Do We Appeal to the Knowledge of Our Political Rivals?
Almos Molnar, Vini Rupchandani & Steven Sloman
Cognitive Science, January 2026

Abstract:
Categorical explanations involve the use of labels to account for various properties of the explanandum. Prior research shows that the degree to which a label is perceived to be entrenched in society impacts the judged quality of the categorical explanation that invokes it regardless of how informative the explanation actually is. The aim of the present paper is to investigate whether the label entrenchment effect persists even when the label is said to be entrenched only in a particular community (rather than in society at large) and whether one's relationship to the entrenching community mediates the effect. Across five online behavioral experiments, we show that US partisans (Democrats and Republicans) rated the informativeness of a circular categorical explanation as higher when the label it invokes is entrenched in their own political community than when it is entrenched in the rival political community. However, being entrenched in the rival political community led to higher informativeness judgments than not being entrenched at all. Finally, we show that the effect does not occur when the label is entrenched in an epistemically suspect community, the Flat Earth Society.

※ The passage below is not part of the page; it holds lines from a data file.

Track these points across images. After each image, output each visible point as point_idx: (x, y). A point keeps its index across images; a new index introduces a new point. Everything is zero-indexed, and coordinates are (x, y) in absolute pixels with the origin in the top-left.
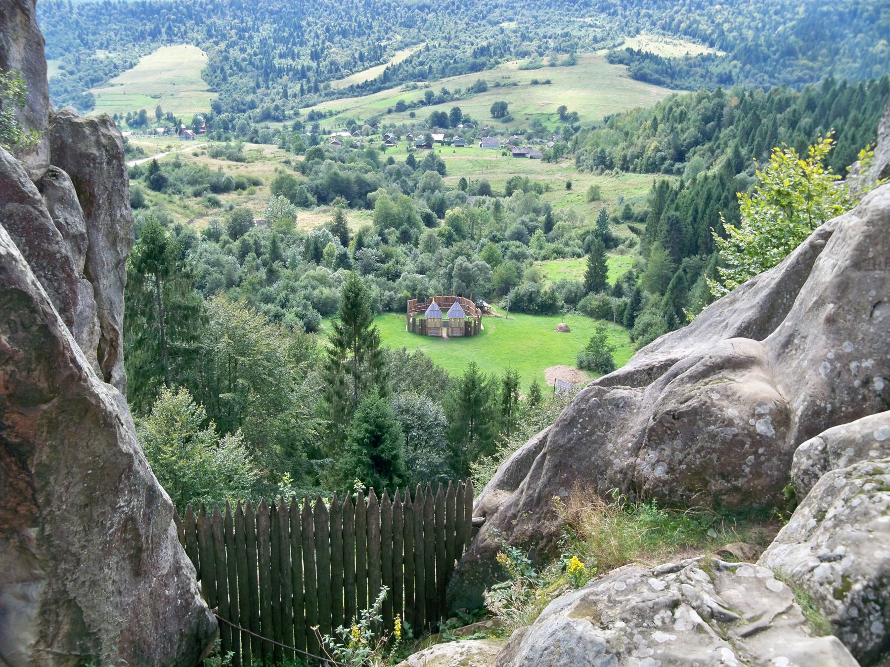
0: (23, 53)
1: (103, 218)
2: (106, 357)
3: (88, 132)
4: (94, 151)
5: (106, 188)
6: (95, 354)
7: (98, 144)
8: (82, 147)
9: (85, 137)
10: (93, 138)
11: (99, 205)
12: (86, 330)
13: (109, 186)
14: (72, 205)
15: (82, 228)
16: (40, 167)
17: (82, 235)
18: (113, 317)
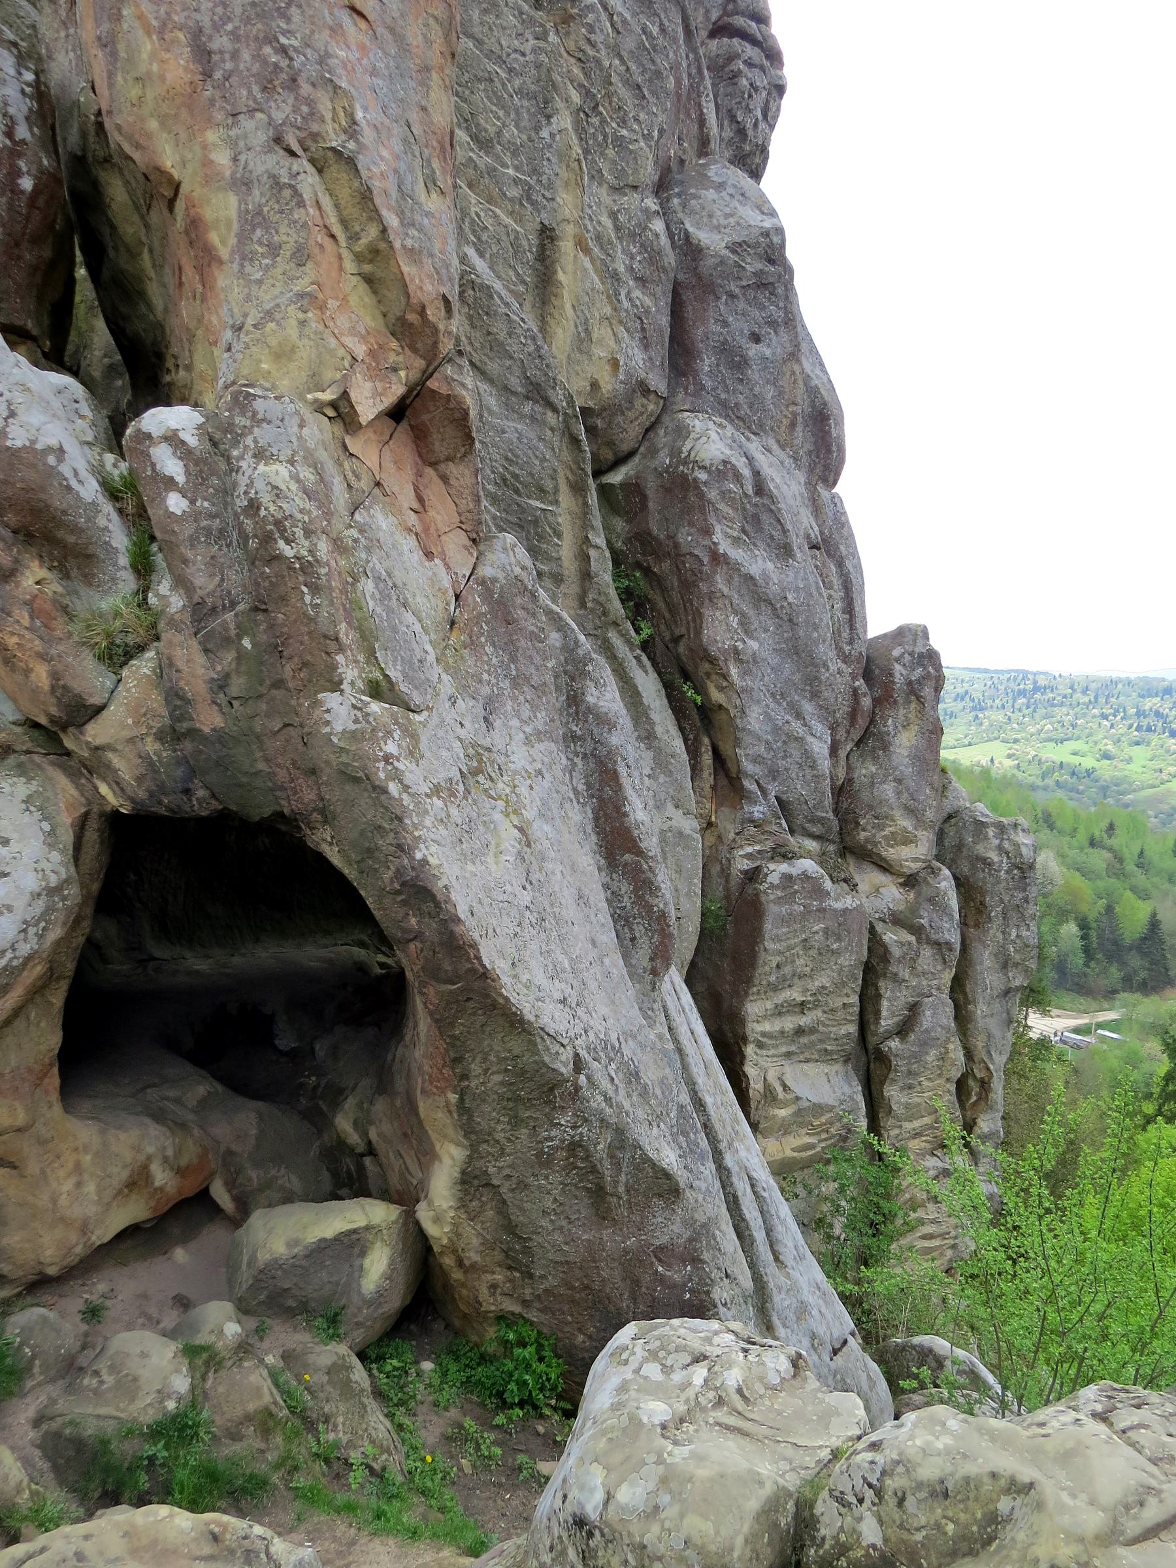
0: (914, 742)
1: (994, 931)
2: (974, 1098)
3: (991, 834)
4: (994, 856)
5: (1002, 901)
6: (953, 1088)
7: (1000, 848)
8: (980, 849)
9: (986, 838)
10: (997, 842)
11: (990, 918)
12: (933, 1052)
13: (1006, 899)
14: (944, 909)
15: (954, 938)
16: (915, 860)
17: (949, 946)
18: (989, 1052)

Unaffected polarization? Populism and affective polarization in comparative perspective
Alberto Stefanelli & Bruno Castanho Silva
Political Psychology, February 2026

Abstract:
With both affective polarization and populism on the rise in several countries, many have proposed a link between the two phenomena. Yet, research offers little direct evidence on whether populist individuals are more polarized than their mainstream counterparts. This paper aims to fill this gap by using data from 37 elections in 31 countries to provide a comparative account of the relationship between populism and affective polarization at the individual level. Contrary to common assumptions, results show no significant difference in affective polarization between more and less populist individuals. Instead, we identify a curvilinear relationship wherein both individuals who strongly endorse or reject populist ideas exhibit high levels of polarization, with substantial variations across countries. Furthermore, we find that populism is associated with a general disdain for all political parties rather than just rival parties. These findings challenge the prevailing assumption that populism is asymmetrically associated with affective polarization. We also provide evidence that ideological extremism, rather than populism, is more consistently and strongly associated with affective polarization in a large number of advanced democracies.